» **HOW TO COMPLETE THIS TASK**
Rewrite the data from its first line up to and including the line with "ответственность за любые", putting "оповещения" in place of "уведомления" and keeping everything else the same.

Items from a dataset

════

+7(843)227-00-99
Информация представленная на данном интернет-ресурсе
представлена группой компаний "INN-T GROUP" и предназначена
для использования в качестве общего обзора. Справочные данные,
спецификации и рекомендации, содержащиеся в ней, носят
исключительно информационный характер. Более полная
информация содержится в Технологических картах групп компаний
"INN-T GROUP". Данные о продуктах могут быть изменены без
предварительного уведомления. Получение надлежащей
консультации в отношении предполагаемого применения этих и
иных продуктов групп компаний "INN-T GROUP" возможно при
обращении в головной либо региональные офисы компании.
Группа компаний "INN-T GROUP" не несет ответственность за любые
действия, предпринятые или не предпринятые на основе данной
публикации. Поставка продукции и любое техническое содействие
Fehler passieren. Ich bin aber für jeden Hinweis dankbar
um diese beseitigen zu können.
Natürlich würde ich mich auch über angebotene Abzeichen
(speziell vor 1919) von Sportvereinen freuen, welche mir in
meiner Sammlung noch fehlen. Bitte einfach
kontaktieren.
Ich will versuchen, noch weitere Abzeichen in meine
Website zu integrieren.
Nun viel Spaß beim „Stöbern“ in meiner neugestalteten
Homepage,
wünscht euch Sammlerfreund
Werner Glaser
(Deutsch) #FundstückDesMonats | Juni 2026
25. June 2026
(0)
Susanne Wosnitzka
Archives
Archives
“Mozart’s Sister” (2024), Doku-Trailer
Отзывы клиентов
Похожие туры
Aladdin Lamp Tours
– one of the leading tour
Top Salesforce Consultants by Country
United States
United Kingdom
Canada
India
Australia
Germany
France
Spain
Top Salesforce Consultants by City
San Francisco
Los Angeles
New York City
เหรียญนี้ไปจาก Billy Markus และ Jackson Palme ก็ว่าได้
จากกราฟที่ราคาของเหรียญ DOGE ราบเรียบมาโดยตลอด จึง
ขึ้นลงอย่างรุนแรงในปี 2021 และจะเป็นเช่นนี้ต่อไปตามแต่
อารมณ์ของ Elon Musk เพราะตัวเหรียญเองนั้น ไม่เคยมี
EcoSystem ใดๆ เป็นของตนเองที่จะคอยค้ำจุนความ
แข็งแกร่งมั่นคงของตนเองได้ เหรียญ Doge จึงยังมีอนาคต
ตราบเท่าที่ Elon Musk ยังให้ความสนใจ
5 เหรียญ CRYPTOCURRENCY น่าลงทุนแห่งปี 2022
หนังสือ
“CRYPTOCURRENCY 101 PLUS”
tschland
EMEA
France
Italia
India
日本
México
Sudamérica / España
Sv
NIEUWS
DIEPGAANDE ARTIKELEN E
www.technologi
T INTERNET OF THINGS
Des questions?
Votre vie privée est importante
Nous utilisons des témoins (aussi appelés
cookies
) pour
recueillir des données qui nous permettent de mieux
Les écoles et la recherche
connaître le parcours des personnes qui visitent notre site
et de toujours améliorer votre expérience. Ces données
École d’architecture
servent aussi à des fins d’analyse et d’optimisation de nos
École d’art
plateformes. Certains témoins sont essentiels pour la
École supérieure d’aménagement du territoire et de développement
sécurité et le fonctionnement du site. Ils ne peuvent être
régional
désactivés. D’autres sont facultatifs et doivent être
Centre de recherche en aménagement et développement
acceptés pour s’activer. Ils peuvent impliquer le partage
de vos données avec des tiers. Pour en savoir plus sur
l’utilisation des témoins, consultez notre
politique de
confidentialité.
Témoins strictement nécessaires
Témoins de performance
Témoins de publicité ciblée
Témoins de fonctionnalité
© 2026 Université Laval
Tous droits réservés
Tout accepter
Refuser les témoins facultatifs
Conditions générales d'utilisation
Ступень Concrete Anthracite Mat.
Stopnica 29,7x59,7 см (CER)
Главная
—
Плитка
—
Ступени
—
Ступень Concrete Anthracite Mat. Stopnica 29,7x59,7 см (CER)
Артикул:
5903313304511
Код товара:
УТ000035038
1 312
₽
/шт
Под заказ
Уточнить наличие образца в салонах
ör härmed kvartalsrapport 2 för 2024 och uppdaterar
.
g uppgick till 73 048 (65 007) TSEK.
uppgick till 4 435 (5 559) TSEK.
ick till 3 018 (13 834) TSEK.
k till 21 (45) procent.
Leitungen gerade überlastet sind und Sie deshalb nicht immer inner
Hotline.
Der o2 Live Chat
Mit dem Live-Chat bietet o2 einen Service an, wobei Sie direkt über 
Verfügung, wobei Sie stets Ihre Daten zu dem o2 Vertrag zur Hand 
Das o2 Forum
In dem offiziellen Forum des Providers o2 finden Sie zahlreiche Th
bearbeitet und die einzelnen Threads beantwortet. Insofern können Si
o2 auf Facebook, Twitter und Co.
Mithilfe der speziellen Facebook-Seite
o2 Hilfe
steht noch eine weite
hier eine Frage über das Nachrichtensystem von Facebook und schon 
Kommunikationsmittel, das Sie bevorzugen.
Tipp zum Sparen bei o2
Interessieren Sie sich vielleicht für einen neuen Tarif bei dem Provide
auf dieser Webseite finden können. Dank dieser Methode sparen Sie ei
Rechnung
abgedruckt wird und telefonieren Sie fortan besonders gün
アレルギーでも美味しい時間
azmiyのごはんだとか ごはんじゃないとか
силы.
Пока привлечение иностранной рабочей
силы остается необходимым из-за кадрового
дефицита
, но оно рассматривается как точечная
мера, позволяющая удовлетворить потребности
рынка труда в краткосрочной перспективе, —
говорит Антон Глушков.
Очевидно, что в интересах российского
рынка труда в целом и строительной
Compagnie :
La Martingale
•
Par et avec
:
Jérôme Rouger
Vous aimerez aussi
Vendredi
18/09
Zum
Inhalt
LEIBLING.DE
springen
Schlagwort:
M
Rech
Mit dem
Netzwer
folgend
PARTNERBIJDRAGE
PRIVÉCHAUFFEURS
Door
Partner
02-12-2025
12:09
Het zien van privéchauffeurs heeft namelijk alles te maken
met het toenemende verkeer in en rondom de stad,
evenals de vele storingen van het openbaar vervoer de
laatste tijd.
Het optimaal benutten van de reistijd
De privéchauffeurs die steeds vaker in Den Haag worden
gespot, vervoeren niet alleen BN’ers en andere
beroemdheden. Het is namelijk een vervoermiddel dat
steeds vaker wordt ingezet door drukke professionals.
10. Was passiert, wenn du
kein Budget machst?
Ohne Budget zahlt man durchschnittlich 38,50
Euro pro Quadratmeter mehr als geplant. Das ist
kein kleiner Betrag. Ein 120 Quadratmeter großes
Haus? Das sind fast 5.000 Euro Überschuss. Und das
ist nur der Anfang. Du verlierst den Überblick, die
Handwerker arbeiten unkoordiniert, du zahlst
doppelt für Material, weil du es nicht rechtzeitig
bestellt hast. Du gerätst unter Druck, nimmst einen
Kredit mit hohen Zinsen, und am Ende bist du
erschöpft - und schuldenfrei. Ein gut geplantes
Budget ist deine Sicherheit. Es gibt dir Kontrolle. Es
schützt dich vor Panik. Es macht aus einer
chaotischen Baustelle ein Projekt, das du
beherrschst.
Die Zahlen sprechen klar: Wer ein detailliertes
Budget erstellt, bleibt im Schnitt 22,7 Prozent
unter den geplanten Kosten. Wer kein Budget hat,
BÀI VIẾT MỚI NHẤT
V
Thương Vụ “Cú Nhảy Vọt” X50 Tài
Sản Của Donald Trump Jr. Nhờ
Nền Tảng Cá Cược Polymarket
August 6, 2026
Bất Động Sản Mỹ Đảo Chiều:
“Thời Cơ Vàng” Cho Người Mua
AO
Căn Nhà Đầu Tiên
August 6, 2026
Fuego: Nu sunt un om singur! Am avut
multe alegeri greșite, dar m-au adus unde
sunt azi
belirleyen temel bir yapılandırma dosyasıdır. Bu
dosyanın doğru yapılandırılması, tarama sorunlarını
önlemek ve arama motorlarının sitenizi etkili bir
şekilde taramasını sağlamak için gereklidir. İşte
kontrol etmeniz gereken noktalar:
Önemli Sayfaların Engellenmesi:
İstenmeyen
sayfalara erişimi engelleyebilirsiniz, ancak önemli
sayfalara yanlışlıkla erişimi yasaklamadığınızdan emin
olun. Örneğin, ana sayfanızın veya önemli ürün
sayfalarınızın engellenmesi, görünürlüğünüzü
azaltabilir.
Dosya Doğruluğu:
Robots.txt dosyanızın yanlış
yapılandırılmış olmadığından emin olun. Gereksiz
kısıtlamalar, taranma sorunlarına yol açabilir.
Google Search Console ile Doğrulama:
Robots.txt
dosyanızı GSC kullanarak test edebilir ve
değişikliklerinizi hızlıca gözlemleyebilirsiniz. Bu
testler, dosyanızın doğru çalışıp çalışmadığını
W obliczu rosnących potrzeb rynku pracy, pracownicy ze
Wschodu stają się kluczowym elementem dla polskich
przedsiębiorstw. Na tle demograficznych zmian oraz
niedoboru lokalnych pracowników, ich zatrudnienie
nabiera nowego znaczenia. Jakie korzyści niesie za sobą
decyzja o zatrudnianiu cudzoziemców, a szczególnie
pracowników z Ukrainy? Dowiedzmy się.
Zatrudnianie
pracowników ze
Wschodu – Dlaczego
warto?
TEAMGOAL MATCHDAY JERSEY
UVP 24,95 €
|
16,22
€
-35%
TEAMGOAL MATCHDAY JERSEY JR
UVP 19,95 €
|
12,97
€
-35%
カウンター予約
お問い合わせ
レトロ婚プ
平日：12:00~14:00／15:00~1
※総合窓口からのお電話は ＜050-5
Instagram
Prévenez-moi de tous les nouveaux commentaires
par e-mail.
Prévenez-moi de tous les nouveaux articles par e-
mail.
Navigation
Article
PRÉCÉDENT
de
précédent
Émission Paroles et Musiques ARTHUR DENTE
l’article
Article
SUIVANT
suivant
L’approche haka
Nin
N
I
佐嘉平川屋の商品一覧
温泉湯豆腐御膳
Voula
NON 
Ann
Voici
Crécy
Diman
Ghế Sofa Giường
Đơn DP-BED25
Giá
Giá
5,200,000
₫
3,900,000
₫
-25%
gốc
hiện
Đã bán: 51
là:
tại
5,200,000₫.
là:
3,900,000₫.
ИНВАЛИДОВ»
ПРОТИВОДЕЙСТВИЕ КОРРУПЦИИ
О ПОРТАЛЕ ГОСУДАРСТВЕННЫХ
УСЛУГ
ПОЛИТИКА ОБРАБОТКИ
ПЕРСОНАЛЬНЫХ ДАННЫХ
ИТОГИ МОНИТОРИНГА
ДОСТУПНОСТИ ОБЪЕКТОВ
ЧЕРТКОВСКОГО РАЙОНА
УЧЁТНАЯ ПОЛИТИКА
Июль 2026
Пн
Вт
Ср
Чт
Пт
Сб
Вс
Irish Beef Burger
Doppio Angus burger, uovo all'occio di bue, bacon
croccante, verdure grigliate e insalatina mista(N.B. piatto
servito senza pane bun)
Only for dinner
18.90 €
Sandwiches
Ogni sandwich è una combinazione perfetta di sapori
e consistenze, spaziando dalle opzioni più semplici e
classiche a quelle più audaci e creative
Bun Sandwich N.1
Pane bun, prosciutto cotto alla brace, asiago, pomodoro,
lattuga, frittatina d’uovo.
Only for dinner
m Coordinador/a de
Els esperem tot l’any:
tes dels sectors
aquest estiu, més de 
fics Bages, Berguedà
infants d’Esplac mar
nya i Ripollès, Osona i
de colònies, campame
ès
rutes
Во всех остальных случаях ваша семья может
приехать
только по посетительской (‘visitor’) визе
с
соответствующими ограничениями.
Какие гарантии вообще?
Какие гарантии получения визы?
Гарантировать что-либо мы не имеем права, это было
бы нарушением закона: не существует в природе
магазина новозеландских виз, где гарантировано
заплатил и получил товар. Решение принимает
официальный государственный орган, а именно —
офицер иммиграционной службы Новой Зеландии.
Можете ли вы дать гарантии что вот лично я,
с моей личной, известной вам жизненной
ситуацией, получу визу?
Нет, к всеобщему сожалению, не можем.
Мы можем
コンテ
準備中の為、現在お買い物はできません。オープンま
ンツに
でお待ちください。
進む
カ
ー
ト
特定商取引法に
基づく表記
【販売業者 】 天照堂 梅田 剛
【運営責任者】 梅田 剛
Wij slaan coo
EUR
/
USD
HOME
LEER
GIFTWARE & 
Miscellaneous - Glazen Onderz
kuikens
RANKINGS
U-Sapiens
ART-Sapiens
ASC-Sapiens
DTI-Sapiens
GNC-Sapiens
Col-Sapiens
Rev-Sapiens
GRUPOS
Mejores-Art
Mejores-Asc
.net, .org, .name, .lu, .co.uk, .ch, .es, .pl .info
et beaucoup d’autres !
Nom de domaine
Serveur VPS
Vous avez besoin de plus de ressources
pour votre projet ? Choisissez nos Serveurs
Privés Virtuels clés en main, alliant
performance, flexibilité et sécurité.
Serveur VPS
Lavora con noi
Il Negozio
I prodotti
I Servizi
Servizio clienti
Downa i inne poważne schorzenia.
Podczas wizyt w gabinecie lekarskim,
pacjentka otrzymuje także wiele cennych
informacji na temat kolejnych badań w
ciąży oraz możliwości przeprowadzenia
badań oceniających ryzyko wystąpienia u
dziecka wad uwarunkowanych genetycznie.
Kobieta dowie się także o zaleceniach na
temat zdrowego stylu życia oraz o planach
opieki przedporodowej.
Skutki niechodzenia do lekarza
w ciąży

════

» **RESPONSE TO THIS TASK**
+7(843)227-00-99
Информация представленная на данном интернет-ресурсе
представлена группой компаний "INN-T GROUP" и предназначена
для использования в качестве общего обзора. Справочные данные,
спецификации и рекомендации, содержащиеся в ней, носят
исключительно информационный характер. Более полная
информация содержится в Технологических картах групп компаний
"INN-T GROUP". Данные о продуктах могут быть изменены без
предварительного оповещения. Получение надлежащей
консультации в отношении предполагаемого применения этих и
иных продуктов групп компаний "INN-T GROUP" возможно при
обращении в головной либо региональные офисы компании.
Группа компаний "INN-T GROUP" не несет ответственность за любые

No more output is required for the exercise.